_INSTRUCTION_
Copy every one of the lines below word for word, and leave the pictures out of your answer.

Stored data
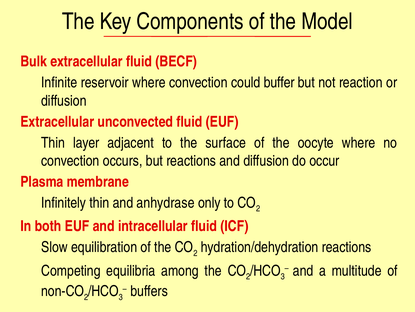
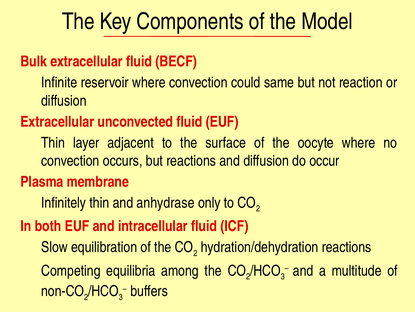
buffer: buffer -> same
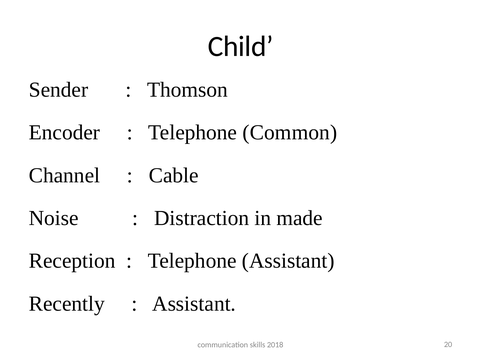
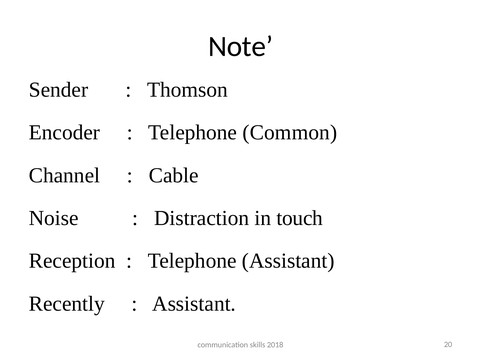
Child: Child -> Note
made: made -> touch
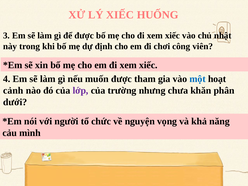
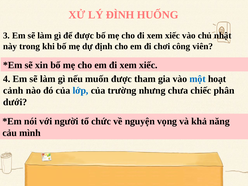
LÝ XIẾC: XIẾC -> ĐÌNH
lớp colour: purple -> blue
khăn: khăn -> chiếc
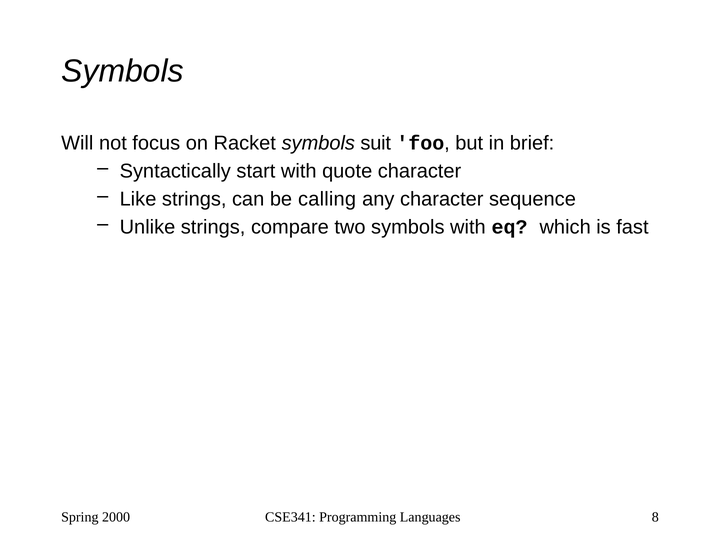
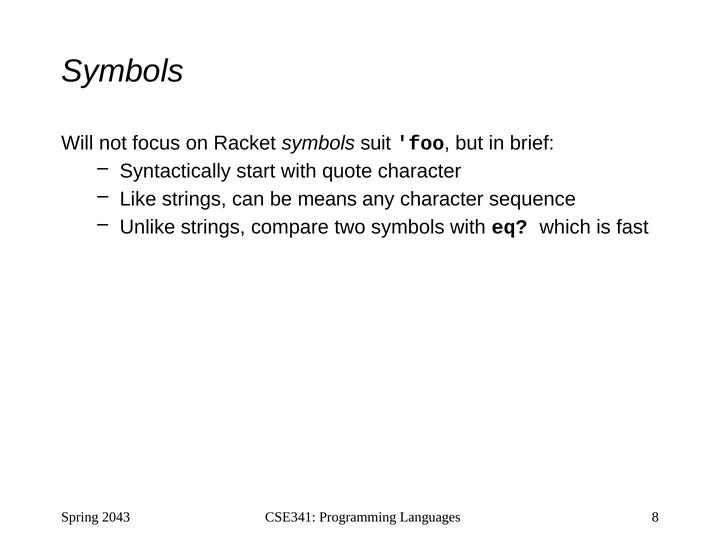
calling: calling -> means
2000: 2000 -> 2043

_THE RESPONSE_
buffer: buffer -> same
Child: Child -> Note
made: made -> touch
LÝ XIẾC: XIẾC -> ĐÌNH
lớp colour: purple -> blue
khăn: khăn -> chiếc
calling: calling -> means
2000: 2000 -> 2043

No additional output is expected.